#### Records for this exercise
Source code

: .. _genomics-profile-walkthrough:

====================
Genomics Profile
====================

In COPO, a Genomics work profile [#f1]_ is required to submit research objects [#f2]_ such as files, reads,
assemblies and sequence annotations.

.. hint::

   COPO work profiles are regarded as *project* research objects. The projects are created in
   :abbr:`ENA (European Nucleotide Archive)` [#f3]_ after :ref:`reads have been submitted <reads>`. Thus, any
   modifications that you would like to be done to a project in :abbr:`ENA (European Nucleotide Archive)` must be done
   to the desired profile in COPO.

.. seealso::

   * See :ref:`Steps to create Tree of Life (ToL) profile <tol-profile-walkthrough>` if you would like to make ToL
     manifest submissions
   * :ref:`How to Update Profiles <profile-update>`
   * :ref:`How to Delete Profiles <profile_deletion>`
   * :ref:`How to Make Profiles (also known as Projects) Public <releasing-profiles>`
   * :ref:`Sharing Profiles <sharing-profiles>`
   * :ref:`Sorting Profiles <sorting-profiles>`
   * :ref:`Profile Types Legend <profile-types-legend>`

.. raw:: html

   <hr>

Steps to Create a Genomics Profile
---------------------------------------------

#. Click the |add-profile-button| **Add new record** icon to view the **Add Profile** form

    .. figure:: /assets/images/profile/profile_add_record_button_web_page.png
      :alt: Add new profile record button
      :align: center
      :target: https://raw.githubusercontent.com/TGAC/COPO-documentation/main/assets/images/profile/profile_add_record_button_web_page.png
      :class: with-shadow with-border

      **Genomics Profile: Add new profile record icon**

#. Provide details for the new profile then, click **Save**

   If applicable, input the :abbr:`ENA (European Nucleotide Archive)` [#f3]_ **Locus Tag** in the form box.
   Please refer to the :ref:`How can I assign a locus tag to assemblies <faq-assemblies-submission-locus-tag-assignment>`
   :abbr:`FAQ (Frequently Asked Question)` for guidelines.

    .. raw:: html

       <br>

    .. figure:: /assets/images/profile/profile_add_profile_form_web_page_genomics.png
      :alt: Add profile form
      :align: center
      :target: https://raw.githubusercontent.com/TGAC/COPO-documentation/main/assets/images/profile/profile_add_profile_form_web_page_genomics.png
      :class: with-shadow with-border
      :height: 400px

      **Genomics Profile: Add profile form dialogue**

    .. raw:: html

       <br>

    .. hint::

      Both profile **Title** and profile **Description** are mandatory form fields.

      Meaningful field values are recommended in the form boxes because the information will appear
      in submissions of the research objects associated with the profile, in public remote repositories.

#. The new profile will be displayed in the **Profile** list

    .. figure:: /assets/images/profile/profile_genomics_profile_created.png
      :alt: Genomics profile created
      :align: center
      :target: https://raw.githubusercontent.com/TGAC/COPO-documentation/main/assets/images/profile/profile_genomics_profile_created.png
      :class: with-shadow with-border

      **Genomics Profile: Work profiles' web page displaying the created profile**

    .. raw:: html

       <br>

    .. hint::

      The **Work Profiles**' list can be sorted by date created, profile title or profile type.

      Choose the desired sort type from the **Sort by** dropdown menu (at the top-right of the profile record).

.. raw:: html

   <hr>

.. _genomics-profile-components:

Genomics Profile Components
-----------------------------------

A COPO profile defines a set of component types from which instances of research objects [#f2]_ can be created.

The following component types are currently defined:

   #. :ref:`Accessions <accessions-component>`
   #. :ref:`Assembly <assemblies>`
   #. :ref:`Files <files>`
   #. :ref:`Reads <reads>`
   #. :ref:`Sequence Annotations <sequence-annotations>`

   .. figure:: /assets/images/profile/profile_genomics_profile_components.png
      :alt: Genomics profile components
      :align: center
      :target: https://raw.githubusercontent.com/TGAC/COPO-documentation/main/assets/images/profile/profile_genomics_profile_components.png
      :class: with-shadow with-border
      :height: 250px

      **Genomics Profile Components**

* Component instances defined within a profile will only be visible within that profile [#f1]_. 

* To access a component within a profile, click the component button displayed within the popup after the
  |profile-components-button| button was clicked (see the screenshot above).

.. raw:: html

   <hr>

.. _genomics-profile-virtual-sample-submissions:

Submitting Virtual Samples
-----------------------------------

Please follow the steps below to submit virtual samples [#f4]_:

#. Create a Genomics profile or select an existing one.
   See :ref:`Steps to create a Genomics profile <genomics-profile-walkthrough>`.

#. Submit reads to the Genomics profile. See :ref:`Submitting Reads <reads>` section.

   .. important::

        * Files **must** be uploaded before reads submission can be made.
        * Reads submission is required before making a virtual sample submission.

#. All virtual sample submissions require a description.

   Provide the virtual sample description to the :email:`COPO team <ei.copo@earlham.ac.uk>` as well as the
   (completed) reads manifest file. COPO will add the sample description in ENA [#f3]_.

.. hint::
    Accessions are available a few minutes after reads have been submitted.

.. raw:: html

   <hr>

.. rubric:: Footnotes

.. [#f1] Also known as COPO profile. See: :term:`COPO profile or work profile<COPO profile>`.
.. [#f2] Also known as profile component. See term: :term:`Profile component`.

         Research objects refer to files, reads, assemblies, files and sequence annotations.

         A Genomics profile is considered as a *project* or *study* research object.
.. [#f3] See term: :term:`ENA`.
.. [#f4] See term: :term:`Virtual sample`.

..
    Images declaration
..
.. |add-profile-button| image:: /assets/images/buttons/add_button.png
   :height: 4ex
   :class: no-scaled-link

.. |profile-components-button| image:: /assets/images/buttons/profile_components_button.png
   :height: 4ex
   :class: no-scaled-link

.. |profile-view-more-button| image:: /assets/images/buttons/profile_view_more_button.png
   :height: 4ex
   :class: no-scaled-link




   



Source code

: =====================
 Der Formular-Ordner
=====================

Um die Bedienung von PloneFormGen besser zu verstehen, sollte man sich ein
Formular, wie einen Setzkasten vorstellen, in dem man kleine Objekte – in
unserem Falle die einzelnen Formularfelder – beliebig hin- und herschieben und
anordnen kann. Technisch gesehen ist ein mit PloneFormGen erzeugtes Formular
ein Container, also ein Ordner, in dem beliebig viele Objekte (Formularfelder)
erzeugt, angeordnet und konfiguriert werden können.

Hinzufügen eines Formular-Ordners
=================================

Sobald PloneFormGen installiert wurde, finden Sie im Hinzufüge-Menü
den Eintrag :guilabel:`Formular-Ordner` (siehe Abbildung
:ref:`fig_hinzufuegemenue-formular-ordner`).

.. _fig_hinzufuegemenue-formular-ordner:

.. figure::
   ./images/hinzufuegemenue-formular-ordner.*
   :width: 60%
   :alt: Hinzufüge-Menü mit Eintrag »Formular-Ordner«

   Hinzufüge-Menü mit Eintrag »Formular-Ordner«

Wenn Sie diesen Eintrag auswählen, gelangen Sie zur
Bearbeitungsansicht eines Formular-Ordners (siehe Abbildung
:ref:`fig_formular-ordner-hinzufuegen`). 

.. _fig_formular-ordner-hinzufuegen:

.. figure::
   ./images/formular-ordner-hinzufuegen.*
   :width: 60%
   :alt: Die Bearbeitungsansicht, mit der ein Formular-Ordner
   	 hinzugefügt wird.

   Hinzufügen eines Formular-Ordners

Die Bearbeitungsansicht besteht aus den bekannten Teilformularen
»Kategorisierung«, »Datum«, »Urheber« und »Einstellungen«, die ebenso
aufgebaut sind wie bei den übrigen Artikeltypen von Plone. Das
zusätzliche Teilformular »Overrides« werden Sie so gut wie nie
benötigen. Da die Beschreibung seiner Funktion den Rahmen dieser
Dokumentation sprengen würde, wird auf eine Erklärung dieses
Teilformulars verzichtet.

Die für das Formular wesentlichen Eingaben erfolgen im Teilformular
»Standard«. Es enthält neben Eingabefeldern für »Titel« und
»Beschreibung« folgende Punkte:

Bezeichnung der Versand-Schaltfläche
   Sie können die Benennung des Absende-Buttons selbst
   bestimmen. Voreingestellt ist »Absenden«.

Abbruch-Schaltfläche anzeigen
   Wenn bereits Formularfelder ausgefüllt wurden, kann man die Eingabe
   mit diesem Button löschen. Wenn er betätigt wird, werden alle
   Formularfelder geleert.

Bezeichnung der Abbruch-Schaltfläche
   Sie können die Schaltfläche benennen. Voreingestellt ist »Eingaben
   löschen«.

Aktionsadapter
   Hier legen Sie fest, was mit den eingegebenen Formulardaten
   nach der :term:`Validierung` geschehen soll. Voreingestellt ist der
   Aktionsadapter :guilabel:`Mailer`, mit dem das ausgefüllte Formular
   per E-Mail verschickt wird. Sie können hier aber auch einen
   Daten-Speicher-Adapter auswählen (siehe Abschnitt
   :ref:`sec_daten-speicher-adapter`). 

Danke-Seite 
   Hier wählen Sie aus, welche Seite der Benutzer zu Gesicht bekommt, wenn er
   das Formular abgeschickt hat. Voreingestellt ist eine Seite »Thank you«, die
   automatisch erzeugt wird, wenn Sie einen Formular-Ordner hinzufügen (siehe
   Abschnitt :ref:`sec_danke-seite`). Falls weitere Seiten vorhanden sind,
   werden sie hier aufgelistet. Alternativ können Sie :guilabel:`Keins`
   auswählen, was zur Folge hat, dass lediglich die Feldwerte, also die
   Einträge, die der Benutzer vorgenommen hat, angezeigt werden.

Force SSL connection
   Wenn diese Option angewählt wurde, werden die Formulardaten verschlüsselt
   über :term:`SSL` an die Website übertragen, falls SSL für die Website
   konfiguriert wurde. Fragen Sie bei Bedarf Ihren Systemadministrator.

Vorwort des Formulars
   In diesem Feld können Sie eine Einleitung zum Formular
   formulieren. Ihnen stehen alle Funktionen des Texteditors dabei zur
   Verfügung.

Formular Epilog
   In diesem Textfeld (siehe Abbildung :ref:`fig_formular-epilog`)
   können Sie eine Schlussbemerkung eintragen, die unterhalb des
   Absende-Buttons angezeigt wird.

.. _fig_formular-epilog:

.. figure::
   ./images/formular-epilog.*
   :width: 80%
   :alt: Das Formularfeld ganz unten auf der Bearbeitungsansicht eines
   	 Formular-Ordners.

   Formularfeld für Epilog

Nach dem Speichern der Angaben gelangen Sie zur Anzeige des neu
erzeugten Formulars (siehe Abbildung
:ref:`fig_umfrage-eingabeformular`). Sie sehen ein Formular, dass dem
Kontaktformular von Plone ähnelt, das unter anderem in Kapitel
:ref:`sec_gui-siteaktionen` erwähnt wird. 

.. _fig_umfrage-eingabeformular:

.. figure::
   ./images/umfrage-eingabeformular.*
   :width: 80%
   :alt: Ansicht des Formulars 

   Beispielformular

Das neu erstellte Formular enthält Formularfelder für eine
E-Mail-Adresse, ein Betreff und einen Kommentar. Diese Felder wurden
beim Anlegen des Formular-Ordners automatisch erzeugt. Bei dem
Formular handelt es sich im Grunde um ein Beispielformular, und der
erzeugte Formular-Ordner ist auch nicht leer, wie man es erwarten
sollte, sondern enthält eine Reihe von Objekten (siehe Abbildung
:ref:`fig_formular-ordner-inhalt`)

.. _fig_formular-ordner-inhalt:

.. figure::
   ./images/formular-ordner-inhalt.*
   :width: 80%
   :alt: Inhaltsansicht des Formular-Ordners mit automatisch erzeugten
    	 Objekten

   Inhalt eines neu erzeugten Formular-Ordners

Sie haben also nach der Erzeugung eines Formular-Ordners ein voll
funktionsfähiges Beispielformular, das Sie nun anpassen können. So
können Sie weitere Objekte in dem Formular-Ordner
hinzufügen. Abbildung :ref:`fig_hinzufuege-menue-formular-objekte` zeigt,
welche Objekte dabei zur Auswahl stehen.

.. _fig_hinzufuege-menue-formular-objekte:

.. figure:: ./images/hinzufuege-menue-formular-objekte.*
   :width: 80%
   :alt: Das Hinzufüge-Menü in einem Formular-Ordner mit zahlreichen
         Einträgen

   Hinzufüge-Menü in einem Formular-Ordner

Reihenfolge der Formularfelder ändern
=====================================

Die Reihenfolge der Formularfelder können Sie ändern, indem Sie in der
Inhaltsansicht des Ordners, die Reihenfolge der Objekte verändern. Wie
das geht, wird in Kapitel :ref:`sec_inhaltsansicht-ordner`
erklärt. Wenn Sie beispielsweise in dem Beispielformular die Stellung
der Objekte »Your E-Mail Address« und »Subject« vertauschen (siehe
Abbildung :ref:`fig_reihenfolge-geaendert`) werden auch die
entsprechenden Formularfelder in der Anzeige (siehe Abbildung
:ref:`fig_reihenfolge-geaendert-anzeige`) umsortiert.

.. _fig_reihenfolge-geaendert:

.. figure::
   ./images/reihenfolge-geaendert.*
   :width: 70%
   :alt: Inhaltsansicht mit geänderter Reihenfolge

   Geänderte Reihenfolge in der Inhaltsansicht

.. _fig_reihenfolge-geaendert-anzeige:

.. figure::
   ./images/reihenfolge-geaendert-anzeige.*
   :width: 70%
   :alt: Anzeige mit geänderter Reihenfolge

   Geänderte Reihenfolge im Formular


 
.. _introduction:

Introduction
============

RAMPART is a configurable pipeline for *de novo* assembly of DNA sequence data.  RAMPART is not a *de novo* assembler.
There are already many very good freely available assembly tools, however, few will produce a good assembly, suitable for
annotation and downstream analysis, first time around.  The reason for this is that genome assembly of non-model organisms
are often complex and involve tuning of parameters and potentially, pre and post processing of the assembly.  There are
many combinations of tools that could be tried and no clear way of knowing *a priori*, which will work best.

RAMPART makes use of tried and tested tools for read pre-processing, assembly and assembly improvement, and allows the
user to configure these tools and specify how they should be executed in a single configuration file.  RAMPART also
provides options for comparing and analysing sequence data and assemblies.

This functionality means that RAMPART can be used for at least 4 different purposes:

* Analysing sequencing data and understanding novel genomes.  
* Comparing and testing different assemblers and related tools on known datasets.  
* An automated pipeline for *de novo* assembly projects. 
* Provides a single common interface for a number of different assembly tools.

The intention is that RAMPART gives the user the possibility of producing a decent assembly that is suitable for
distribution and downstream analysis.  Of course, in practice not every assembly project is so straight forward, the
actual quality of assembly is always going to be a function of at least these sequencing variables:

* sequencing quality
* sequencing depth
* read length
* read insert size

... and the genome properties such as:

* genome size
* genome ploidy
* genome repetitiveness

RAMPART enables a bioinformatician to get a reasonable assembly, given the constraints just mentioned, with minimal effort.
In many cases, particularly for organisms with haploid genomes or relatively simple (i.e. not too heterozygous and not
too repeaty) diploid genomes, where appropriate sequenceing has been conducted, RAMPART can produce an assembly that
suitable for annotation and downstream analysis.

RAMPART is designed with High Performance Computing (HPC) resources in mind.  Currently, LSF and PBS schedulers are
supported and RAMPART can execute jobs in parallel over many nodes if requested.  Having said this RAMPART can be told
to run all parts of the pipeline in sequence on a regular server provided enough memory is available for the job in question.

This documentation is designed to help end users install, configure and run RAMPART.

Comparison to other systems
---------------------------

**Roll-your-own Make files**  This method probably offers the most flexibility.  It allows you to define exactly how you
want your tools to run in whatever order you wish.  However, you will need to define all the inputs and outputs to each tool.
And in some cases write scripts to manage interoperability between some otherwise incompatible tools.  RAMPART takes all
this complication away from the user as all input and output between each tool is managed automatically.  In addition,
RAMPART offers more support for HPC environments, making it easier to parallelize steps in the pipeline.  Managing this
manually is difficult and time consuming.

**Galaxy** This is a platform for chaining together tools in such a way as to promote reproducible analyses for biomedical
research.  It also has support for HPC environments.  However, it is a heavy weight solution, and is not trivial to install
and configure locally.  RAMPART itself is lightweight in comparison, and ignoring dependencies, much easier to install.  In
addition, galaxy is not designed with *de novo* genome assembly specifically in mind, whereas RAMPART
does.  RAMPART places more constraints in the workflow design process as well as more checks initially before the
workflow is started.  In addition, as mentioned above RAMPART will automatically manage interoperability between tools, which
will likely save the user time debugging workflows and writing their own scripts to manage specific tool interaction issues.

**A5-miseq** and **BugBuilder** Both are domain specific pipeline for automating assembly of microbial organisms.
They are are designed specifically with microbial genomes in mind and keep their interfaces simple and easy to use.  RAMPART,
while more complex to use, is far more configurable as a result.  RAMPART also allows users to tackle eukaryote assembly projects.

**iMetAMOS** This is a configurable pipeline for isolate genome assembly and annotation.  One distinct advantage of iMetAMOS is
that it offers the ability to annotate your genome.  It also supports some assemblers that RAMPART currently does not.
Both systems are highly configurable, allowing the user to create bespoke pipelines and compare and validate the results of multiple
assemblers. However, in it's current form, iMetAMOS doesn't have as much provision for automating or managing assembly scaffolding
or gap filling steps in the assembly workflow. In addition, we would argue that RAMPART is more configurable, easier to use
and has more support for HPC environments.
########
Tell how many lines in the material contain the word "Schaltfläche". Only the number is wanted.

**Exercise solution:**
4